Start of Provided entries

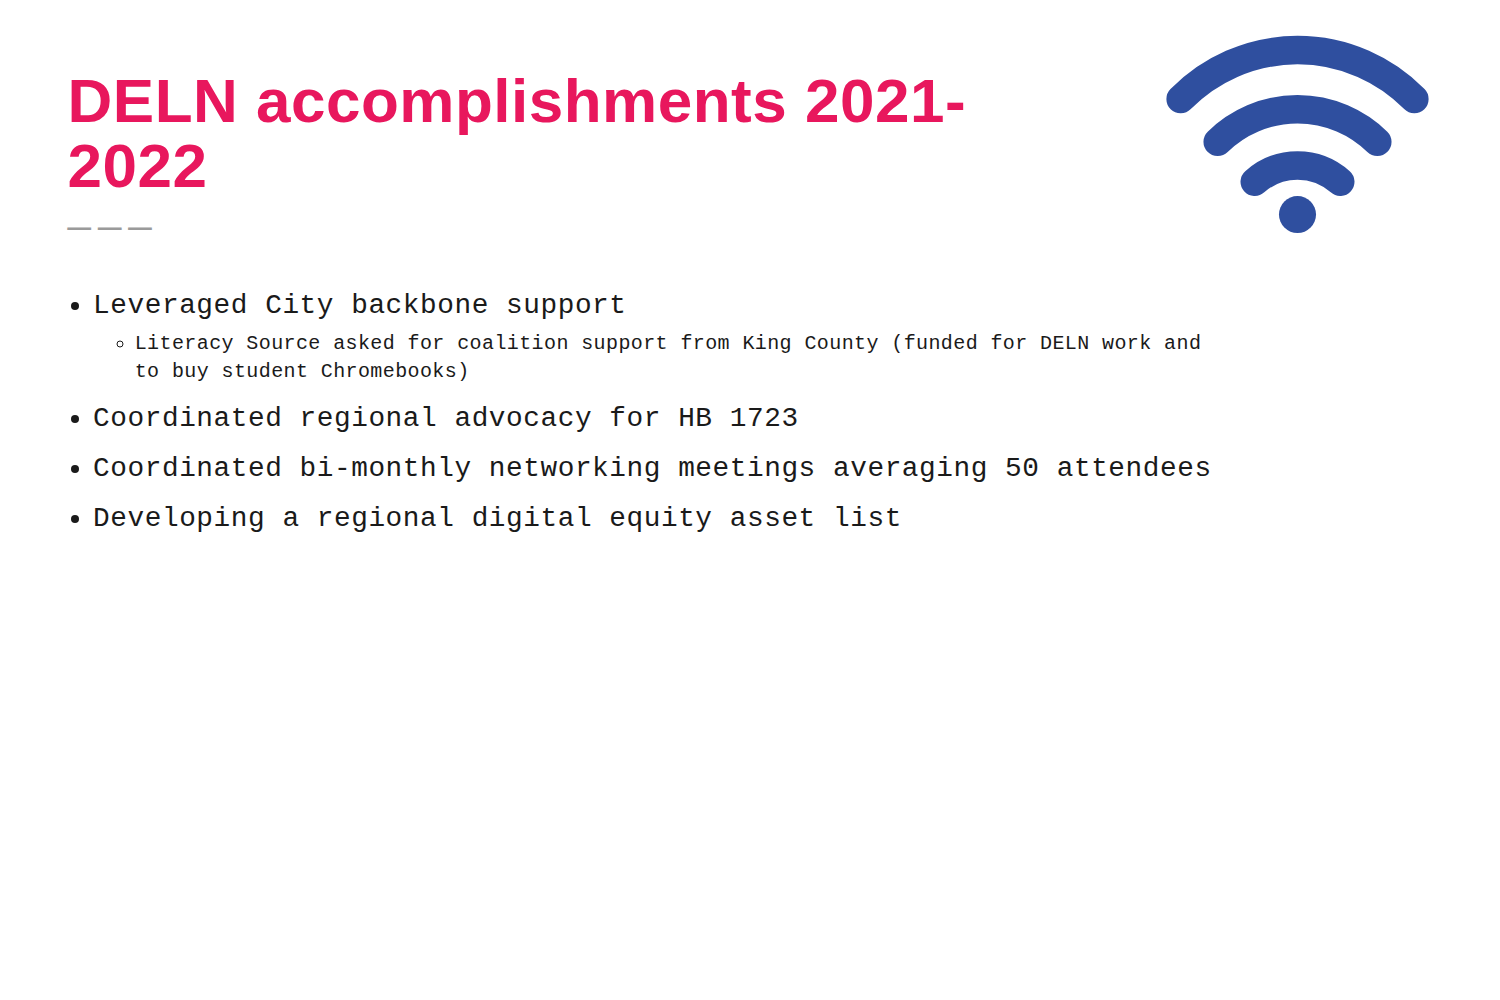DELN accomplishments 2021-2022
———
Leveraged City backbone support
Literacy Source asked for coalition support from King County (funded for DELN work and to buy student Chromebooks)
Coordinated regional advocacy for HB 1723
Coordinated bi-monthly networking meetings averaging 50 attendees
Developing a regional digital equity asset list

End of Provided entries

Required action
Start at the top line above and repeat the records verbatim, leaving images out.

Output of the task
DELN accomplishments 2021-2022
———
Leveraged City backbone support
Literacy Source asked for coalition support from King County (funded for DELN work and to buy student Chromebooks)
Coordinated regional advocacy for HB 1723
Coordinated bi-monthly networking meetings averaging 50 attendees
Developing a regional digital equity asset list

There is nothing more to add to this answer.